Look through the data below. Show each line where the string "Finger" occurs.

** Opening RECORDS FOR THIS TASK block **

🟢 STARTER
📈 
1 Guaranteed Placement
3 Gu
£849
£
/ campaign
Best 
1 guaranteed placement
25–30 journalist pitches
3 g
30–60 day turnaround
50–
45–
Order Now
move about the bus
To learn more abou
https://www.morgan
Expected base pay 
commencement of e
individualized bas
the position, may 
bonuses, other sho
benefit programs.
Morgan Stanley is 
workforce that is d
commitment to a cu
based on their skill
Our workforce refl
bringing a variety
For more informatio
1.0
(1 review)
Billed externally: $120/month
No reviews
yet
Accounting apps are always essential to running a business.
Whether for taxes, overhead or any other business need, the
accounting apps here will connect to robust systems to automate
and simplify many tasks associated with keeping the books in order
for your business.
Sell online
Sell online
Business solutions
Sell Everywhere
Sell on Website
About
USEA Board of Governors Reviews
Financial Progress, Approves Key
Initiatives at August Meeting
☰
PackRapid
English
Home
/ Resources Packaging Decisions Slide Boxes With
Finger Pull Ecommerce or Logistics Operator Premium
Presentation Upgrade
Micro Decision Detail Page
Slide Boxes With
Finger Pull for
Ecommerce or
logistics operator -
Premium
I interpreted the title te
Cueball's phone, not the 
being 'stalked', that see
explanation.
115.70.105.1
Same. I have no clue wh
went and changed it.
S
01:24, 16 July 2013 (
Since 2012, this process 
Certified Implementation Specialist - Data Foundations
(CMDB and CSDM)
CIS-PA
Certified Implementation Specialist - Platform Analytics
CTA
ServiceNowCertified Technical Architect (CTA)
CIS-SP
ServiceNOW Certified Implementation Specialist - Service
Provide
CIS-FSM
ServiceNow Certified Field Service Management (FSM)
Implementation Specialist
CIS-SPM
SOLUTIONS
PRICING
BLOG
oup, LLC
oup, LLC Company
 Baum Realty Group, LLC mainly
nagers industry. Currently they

** Closing RECORDS FOR THIS TASK block **

--- TASK OUTPUT ---
Finger Pull Ecommerce or Logistics Operator Premium
Finger Pull for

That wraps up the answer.